In that spirit, here are a few suggestions for making Recovery.gov more useful to people trying to track SBA-backed stimulus loans.

(1) Create web links to the SBA website where the agency explains how the standard and stimulus-enriched 7(a) loan program works (SBA itself does not make loans, but instead guarantees a portion of loans made and administered by banks);

(2) Create links to the Small Business Act (15 U.S.C. § 636, as amended), the relevant provisions of the American Recovery and Reinvestment Act of 2009 affecting the SBA, (ARRA, P. L. 111-5, §§501-502), and the provisions of the Department of Defense Appropriations Act, 2010 that extend the stimulus-enriched SBA program through the end of February 2010;

(3) Establish links from Recovery.gov to USASpending.gov, particularly targeted links showing the source of the stimulus loan information. Recovery.gov does explain that “Agency Reported Data” comes from three sources, including USAspending.gov, but there are no links from stimulus projects to USASpending.

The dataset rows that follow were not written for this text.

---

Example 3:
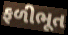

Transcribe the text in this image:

ફળીભૂત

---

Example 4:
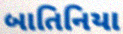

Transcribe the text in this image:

બાતિનિયા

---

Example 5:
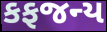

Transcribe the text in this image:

કફજન્ય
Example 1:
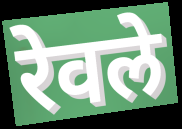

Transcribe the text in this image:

रेवले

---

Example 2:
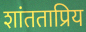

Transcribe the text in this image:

शांतताप्रिय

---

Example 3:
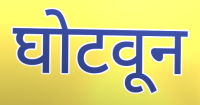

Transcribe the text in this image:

घोटवून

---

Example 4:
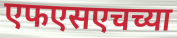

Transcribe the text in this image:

एफएसएचच्या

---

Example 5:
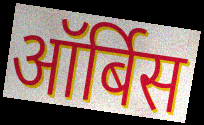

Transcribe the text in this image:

ऑर्बिस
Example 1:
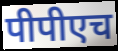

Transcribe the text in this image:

पीपीएच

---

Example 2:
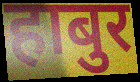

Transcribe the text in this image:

हाबुर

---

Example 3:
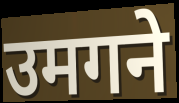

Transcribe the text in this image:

उमगने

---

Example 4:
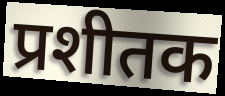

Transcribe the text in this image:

प्रशीतक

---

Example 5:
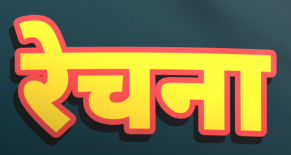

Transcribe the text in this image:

रेचना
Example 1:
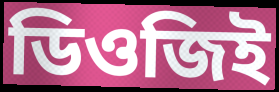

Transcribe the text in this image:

ডিওজিই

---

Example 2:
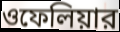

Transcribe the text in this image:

ওফেলিয়ার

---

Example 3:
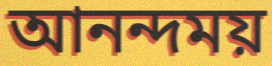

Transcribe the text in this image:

আনন্দময়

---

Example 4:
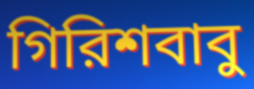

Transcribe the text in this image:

গিরিশবাবু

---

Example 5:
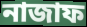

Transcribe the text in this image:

নাজাফ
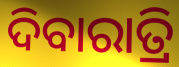
ଦିବାରାତ୍ରି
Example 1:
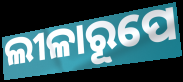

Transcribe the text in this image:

ଲୀଳାରୂପେ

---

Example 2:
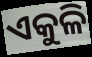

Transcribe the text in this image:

ଏକୁଳି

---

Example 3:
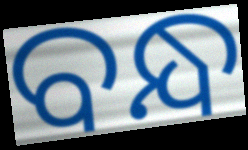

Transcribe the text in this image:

ବନ୍ଧ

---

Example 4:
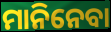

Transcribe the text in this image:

ମାନିନେବା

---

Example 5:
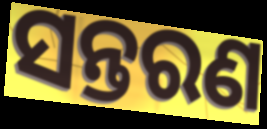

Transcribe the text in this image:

ସନ୍ତରଣ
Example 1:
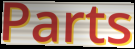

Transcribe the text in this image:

Parts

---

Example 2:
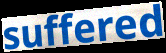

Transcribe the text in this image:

suffered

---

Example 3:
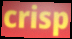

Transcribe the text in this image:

crisp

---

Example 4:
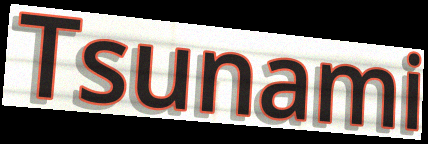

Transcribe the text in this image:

Tsunami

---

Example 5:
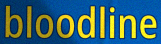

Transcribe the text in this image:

bloodline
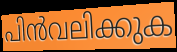
പിൻവലിക്കുക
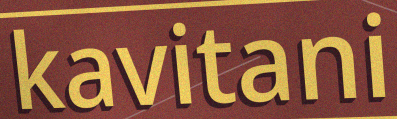
kavitani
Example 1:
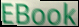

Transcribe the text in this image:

EBook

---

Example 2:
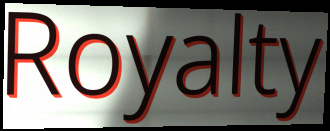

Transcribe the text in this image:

Royalty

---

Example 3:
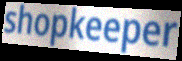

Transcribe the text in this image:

shopkeeper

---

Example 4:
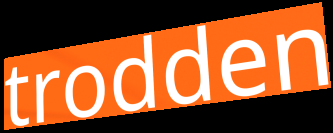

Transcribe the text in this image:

trodden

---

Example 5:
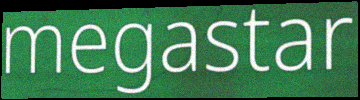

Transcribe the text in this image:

megastar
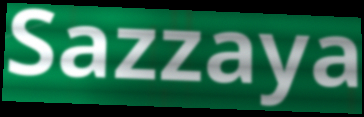
Sazzaya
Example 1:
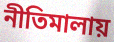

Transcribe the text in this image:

নীতিমালায়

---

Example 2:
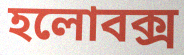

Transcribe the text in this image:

হলোবক্স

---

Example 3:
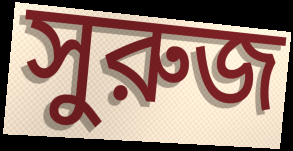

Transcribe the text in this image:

সুরুজ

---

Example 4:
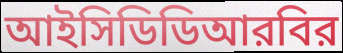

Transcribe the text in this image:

আইসিডিডিআরবির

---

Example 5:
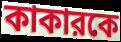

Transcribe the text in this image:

কাকারকে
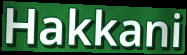
Hakkani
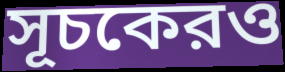
সূচকেরও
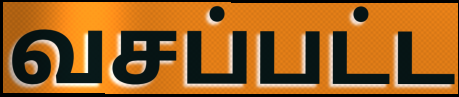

This project was more about Recovery.gov than the SBA, but listening to President Obama urge the creation of a Small Business Lending Fund because it “will help small banks do even more of what our economy needs – and that’s ensure that small businesses are once again the engine of job growth in America,” there was the obvious question about the $90,000 loan to Sheep Mountain Feed: Would it create or retain any jobs? I put this question to Deb. She said that the loan “created” one full-time job, her job running the business. She’s also employing a dog-groomer part-time, and another part-time employee (a student) who works on weekends. Getting these facts is easier than knowing if the full $90,000 loan to Sheep Mountain Feed should be credited to the Recovery Act. Would the business have received the loan anyway, even without SBA’s extra 5% guarantee and the temporary elimination of $2,790.00 in fees? The only sure thing is that estimating the employment impact of the Recovery Act is complicated (it was the subject of a recent OMB Guidance Memorandum). That’s something everybody can agree on.